Jakarta, Gontornews –Tunggakan Tunjangan Profesi Guru (TPG) Madrasah dan Pendidikan Agama Islam di sekolah akan dibayarkan melalui alokasi Anggaran Pendapatan Belanja Negara Perubahan (APBN-P) tahun 2017.
Hal ini ditegasan Direktur Jenderal Pendidikan Islam Kamaruddin Amin saat Rapat Dengar Pendapat (RDP) dengan Komisi VIII DPR RI tentang Lanjutan Pendalaman Program dan Fungsi RKA-KL dan RKP-KL tahun 2018 di Gedung Parlemen Senayan, Jakarta, Rabu (19/7).
Kamarudin menjelaskan, Kemenag masih kurang anggaran untuk pembayaran TPG terhutang sebesar Rp 4,7triliun.
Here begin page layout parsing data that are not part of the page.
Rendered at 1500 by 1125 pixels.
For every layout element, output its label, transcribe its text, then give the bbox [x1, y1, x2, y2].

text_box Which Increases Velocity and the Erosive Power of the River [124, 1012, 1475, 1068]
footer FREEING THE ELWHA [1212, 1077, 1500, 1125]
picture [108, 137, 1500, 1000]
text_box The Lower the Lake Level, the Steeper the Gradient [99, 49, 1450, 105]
Dari jumlah itu, Rp 1,4triliun sudah dianggarkan.
“Untuk kekurangan anggaran Rp 3,3triliun untuk TPG terhutang sudah dialokasikan oleh Kemenkeu dalam RUU APBN-P 2017, tinggal menunggu pengesahan dari Banggar DPR,” ujar Kamarudin.
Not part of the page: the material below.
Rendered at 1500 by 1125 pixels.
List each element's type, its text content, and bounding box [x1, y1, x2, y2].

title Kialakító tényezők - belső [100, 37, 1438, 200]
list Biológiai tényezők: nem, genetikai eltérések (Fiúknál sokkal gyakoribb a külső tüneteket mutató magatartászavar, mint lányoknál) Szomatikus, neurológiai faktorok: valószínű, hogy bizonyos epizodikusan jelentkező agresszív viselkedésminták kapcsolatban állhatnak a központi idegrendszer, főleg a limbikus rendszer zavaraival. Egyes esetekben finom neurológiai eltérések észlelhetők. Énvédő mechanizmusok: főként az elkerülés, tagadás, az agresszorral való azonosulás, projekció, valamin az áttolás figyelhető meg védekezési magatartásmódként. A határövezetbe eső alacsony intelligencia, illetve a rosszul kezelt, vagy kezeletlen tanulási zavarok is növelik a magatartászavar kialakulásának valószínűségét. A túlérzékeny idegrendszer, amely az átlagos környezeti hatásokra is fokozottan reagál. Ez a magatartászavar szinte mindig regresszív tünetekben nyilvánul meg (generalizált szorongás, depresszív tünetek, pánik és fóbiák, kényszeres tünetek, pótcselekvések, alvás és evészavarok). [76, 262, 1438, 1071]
“Jika TPG terhutang disetujui oleh DPR, maka Kemenag tidak punya tanggungan hutang lagi,” imbuhnya dikutip kemenag.go.id.
Wakil Ketua Komisi VIII DPR RI, Sodik Mudjahid meminta Kemenag untuk memastikan anggaran tunjangan profesi guru (TPG) ke depan dipenuhi secara keseluruhan. Hal ini penting untuk menghindari adanya TPG yang terhutang lagi.
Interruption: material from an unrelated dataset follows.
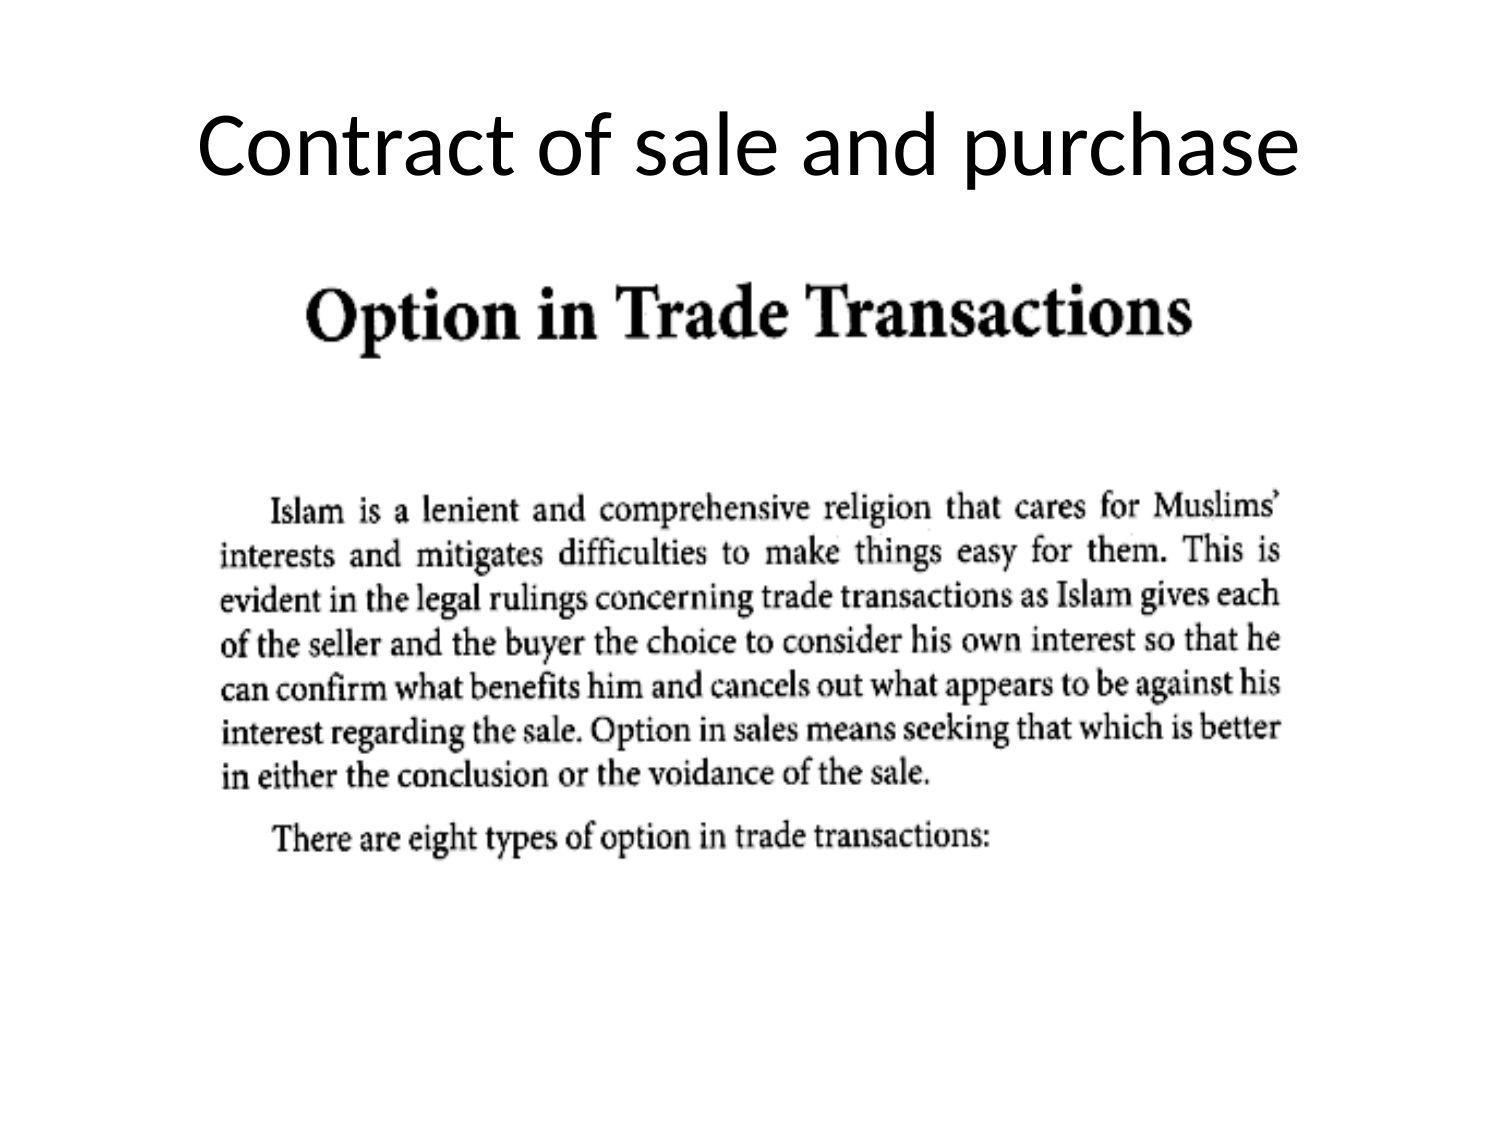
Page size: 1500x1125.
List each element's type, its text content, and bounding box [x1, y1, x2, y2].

title Contract of sale and purchase [75, 45, 1425, 233]
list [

Hadir mendampingi Dirjen Pendis dalam RDP ini kali, Sekretaris DitjenPendis Muh Ishom Yusqi, Sekretaris Ditjen Bimas Islam Muhamadiyah Amin, Pejabat Eselon II dan III di lingkungan Ditjend Pendis dan Ditjend Bimas Islam, serta para Pejabat eselon IV.